🤖 AI Summary
In hyperspectral remote sensing, dense prediction tasks—such as semantic segmentation and change detection—are severely hindered by the scarcity and high acquisition cost of pixel-level ground-truth annotations. To address this, we propose the first synthesis method for pixel-level semantic labeling of hyperspectral images (HSIs). Our approach introduces a novel dual-stream variational autoencoder (VAE) coupled with a conditional diffusion model, jointly modeling the latent-space joint distribution of HSIs and their corresponding semantic masks to enable co-generation of high-dimensional spectral imagery and precise pixel-wise labels.
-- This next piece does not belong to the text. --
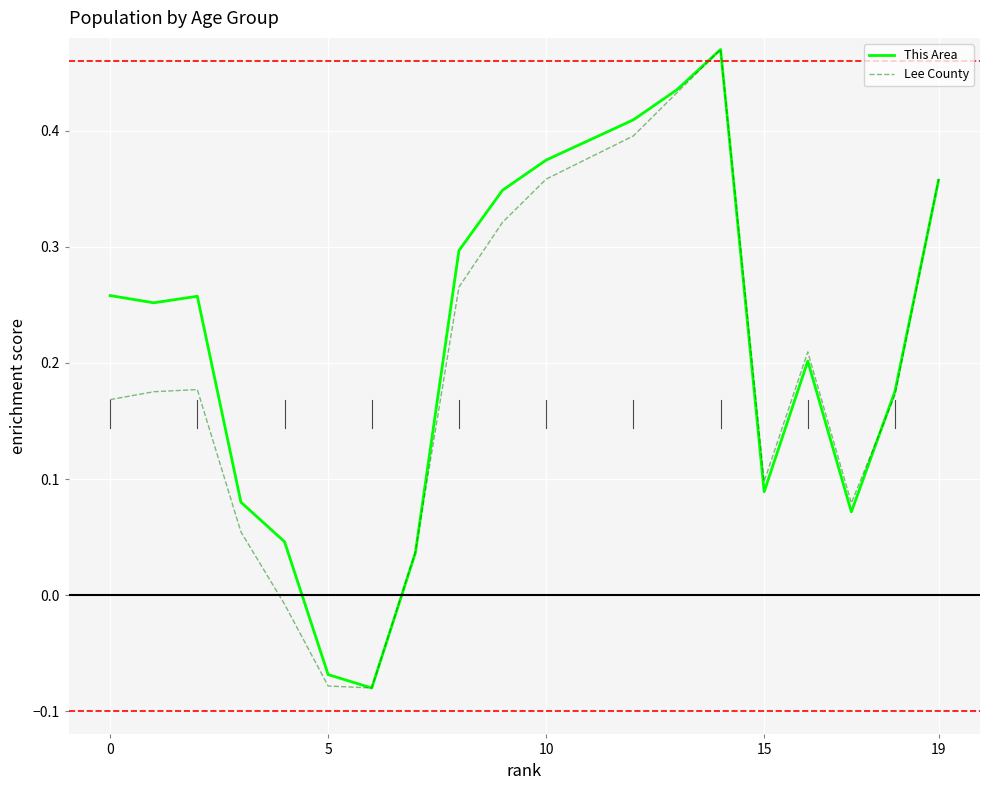

Reading right to left, extract all data points from this chart.

This Area: 0.4	0.2	0.1	0.2	0.1	0.5	0.4	0.4	0.4	0.4	0.3	0.3	0.0	-0.1	-0.1	0.0	0.1	0.3	0.3	0.3
Lee County: 0.4	0.2	0.1	0.2	0.1	0.5	0.4	0.4	0.4	0.4	0.3	0.3	0.0	-0.1	-0.1	-0.0	0.1	0.2	0.2	0.2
This is the first framework capable of end-to-end, semantic-mask-conditioned HSI generation. Evaluated on multiple benchmarks, our synthesized data significantly improves downstream model performance—achieving accuracy comparable to models trained on real annotated data—thereby demonstrating both effectiveness and strong generalization capability.
📝 Abstract
In hyperspectral remote sensing field, some downstream dense prediction tasks, such as semantic segmentation (SS) and change detection (CD), rely on supervised learning to improve model performance and require a large amount of manually annotated data for training. However, due to the needs of specific equipment and special application scenarios, the acquisition and annotation of hyperspectral images (HSIs) are often costly and time-consuming. To this end, our work explores the potential of generative diffusion model in synthesizing HSIs with pixel-level annotations. The main idea is to utilize a two-stream VAE to learn the latent representations of images and corresponding masks respectively, learn their joint distribution during the diffusion model training, and finally obtain the image and mask through their respective decoders. To the best of our knowledge, it is the first work to generate high-dimensional HSIs with annotations. Our proposed approach can be applied in various kinds of dataset generation. We select two of the most widely used dense prediction tasks: semantic segmentation and change detection, and generate datasets suitable for these tasks. Experiments demonstrate that our synthetic datasets have a positive impact on the improvement of these downstream tasks.